Today, there’s a growing debate about what we need to give up in order to abate the warming planet, and it’s opened the door to many questions. How much of our own personal comforts matter in the face of a problem much bigger than any one of us? What do we owe to others — both in the developed and developing world — who bear the brunt of a warming world but did the least to facilitate it? These questions and more are probed in the new book, “After Cooling: On Freon, Global Warming, and the Terrible Cost of Comfort.”
“How can we make tangible, how can we make real, the destruction to our planet that is maybe unintentional, that is less difficult to perceive with the senses?” — Eric Dean Wilson, author of a new book on climate change.
Listen: How to reshape our ideas and beliefs to create a world that is not so destructive for so many.

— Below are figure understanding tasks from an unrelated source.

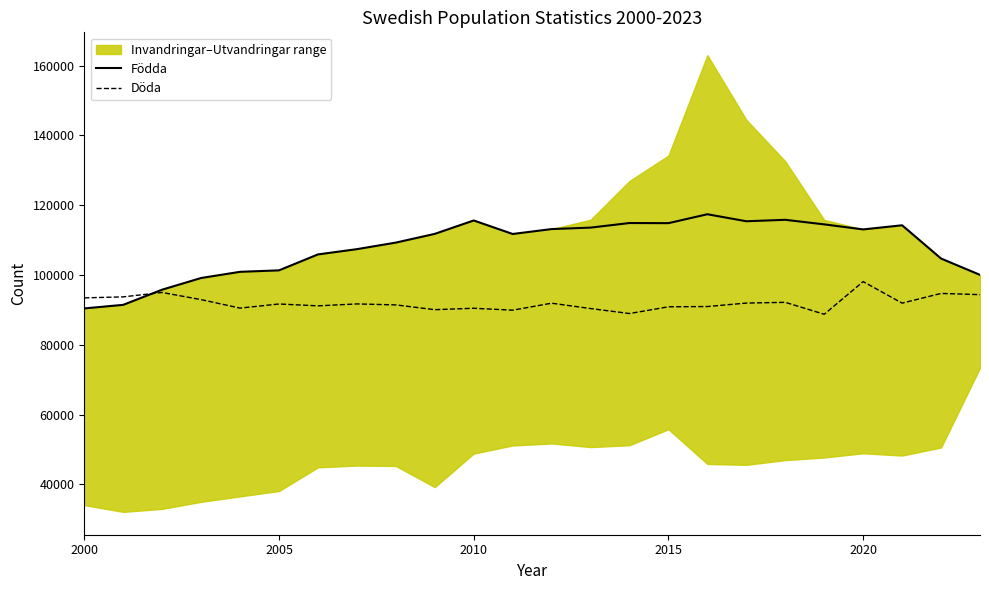

After their last crossing, which series has the higher values: Födda or Döda?

Födda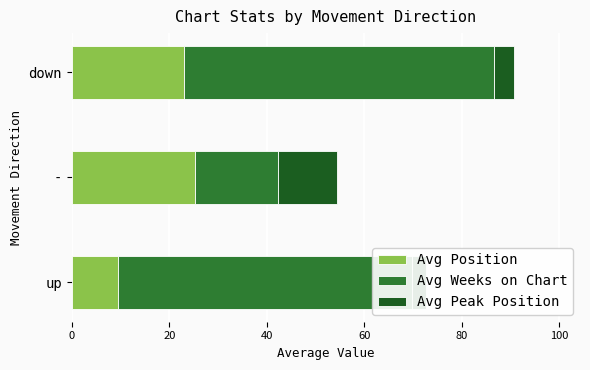

How many bars are there in each group?

3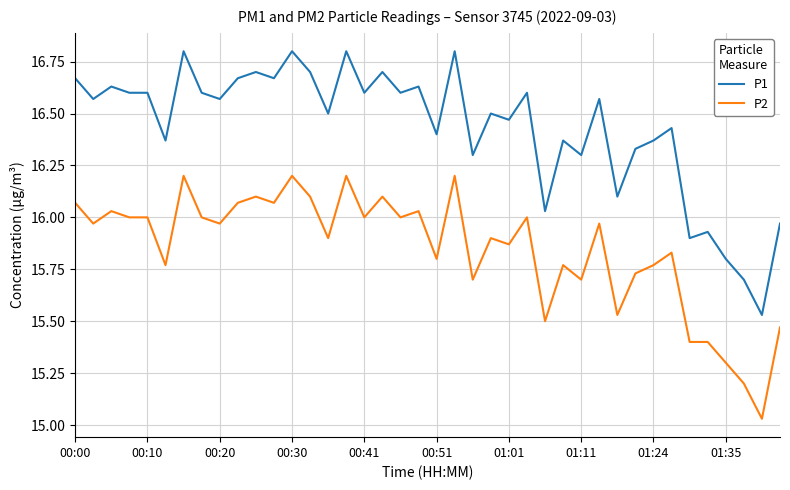

Which series has the largest range (max minus min)?

P1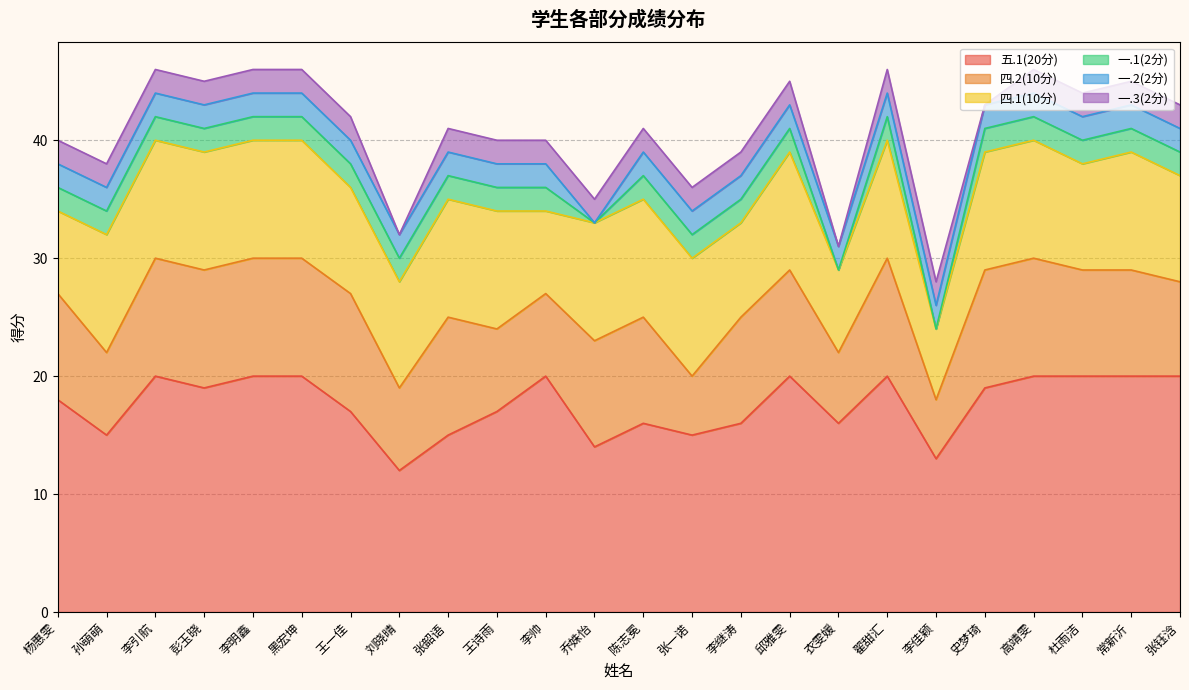

What is the approximate value of 四.1(10分) at 张钰浛?

9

Eric Dean Wilson is the author of “After Cooling: On Freon, Global Warming, and the Terrible Cost of Comfort.” Wilson says that climate change is not just experienced in the large, destructive moments that grab headlines, but also in the slow violence that we commit to others when we use simple devices, like air conditioning. He says his book is trying to make others more aware of the small, almost imperceptible things we do that contribute to a changing climate. “How can we make tangible, how can we make real, the destruction to our planet that is maybe unintentional, that is less difficult to perceive with the senses?” he asks.
Wilson notes that there is no way to reach our climate goals unless we, as humans, acknowledge that our actions impact others, and recognize that we rely on each other in ways we infrequently see. “We need each other, and we have to understand that to go forward in the future,” he says.